> _EXERCISE DIRECTIONS_
Every line of the material is to be quoted verbatim, minus the pictures.

### SUPPLIED DATA ###

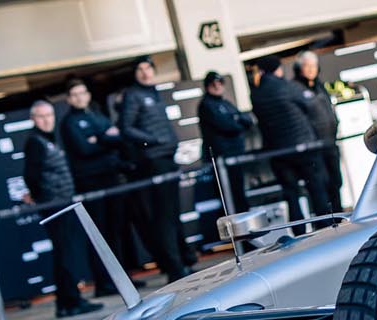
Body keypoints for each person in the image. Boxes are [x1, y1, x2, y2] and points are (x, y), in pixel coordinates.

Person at [113, 58, 190, 283]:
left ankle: (183, 262)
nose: (146, 73)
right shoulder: (134, 95)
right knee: (164, 218)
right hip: (155, 162)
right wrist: (154, 141)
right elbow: (126, 128)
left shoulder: (154, 92)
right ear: (135, 73)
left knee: (172, 215)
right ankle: (175, 268)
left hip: (167, 158)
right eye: (141, 69)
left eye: (149, 68)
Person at [21, 99, 99, 318]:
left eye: (49, 115)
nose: (47, 120)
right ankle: (70, 302)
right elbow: (31, 175)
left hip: (63, 203)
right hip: (55, 205)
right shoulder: (35, 142)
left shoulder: (48, 139)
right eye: (41, 116)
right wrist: (41, 197)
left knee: (67, 253)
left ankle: (68, 301)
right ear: (33, 119)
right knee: (65, 254)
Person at [59, 78, 126, 295]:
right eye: (75, 94)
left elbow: (118, 139)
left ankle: (121, 281)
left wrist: (99, 139)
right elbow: (84, 150)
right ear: (69, 99)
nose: (80, 97)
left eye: (83, 93)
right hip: (89, 182)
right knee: (99, 234)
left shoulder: (96, 115)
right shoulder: (69, 123)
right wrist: (104, 138)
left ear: (88, 94)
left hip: (110, 178)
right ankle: (104, 283)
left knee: (114, 231)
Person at [248, 55, 334, 221]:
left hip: (278, 151)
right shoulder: (287, 86)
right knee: (316, 188)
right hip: (304, 147)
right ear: (277, 69)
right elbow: (308, 105)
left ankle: (299, 231)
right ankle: (325, 225)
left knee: (290, 194)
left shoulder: (256, 93)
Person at [294, 50, 345, 218]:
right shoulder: (295, 89)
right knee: (321, 186)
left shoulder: (319, 86)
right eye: (307, 66)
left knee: (336, 181)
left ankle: (338, 215)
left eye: (313, 66)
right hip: (314, 147)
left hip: (330, 142)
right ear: (299, 68)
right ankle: (325, 220)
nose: (310, 69)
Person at [196, 70, 255, 214]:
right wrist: (236, 120)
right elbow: (226, 125)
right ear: (207, 86)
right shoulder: (206, 105)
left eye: (220, 82)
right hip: (223, 156)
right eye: (213, 84)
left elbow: (247, 120)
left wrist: (236, 120)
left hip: (235, 153)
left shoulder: (225, 102)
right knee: (229, 194)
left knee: (239, 190)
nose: (217, 86)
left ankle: (244, 219)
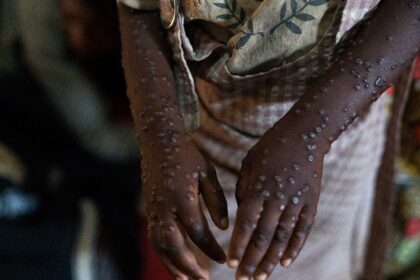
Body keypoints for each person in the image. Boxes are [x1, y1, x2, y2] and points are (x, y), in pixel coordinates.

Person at [117, 0, 419, 279]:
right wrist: (161, 138)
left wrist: (310, 135)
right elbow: (139, 7)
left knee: (320, 258)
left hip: (340, 121)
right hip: (208, 121)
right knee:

###

> _ANSWER SPACE_
Body keypoints for each person in the image. Boxes are [x1, y1, x2, y2] and points are (x, y), in pixel coordinates.

Person at [113, 58, 190, 283]:
left ankle: (183, 262)
nose: (146, 73)
right shoulder: (134, 95)
right knee: (164, 218)
right hip: (155, 162)
right wrist: (154, 141)
right elbow: (126, 128)
left shoulder: (154, 92)
right ear: (135, 73)
left knee: (172, 215)
right ankle: (175, 268)
left hip: (167, 158)
right eye: (141, 69)
left eye: (149, 68)
Person at [21, 99, 99, 318]:
left eye: (49, 115)
nose: (47, 120)
right ankle: (70, 302)
right elbow: (31, 175)
left hip: (63, 203)
right hip: (55, 205)
right shoulder: (35, 142)
left shoulder: (48, 139)
right eye: (41, 116)
right wrist: (41, 197)
left knee: (67, 253)
left ankle: (68, 301)
right ear: (33, 119)
right knee: (65, 254)
Person at [59, 78, 126, 295]:
right eye: (75, 94)
left elbow: (118, 139)
left ankle: (121, 281)
left wrist: (99, 139)
right elbow: (84, 150)
right ear: (69, 99)
nose: (80, 97)
left eye: (83, 93)
right hip: (89, 182)
right knee: (99, 234)
left shoulder: (96, 115)
right shoulder: (69, 123)
right wrist: (104, 138)
left ear: (88, 94)
left hip: (110, 178)
right ankle: (104, 283)
left knee: (114, 231)
Person at [248, 55, 334, 221]:
left hip: (278, 151)
right shoulder: (287, 86)
right knee: (316, 188)
right hip: (304, 147)
right ear: (277, 69)
right elbow: (308, 105)
left ankle: (299, 231)
right ankle: (325, 225)
left knee: (290, 194)
left shoulder: (256, 93)
Person at [294, 50, 345, 218]:
right shoulder: (295, 89)
right knee: (321, 186)
left shoulder: (319, 86)
right eye: (307, 66)
left knee: (336, 181)
left ankle: (338, 215)
left eye: (313, 66)
right hip: (314, 147)
left hip: (330, 142)
right ear: (299, 68)
right ankle: (325, 220)
nose: (310, 69)
Person at [196, 70, 255, 214]:
right wrist: (236, 120)
right elbow: (226, 125)
right ear: (207, 86)
right shoulder: (206, 105)
left eye: (220, 82)
right hip: (223, 156)
right eye: (213, 84)
left elbow: (247, 120)
left wrist: (236, 120)
left hip: (235, 153)
left shoulder: (225, 102)
right knee: (229, 194)
left knee: (239, 190)
nose: (217, 86)
left ankle: (244, 219)
Body keypoints for each person in the image. Boxes are [x1, y1, x2, y2] and points are (x, y), in pixel coordinates.

Person at [117, 0, 419, 279]:
right wrist: (161, 138)
left wrist: (310, 135)
right elbow: (139, 7)
left knee: (320, 258)
left hip: (340, 121)
right hip: (208, 121)
right knee:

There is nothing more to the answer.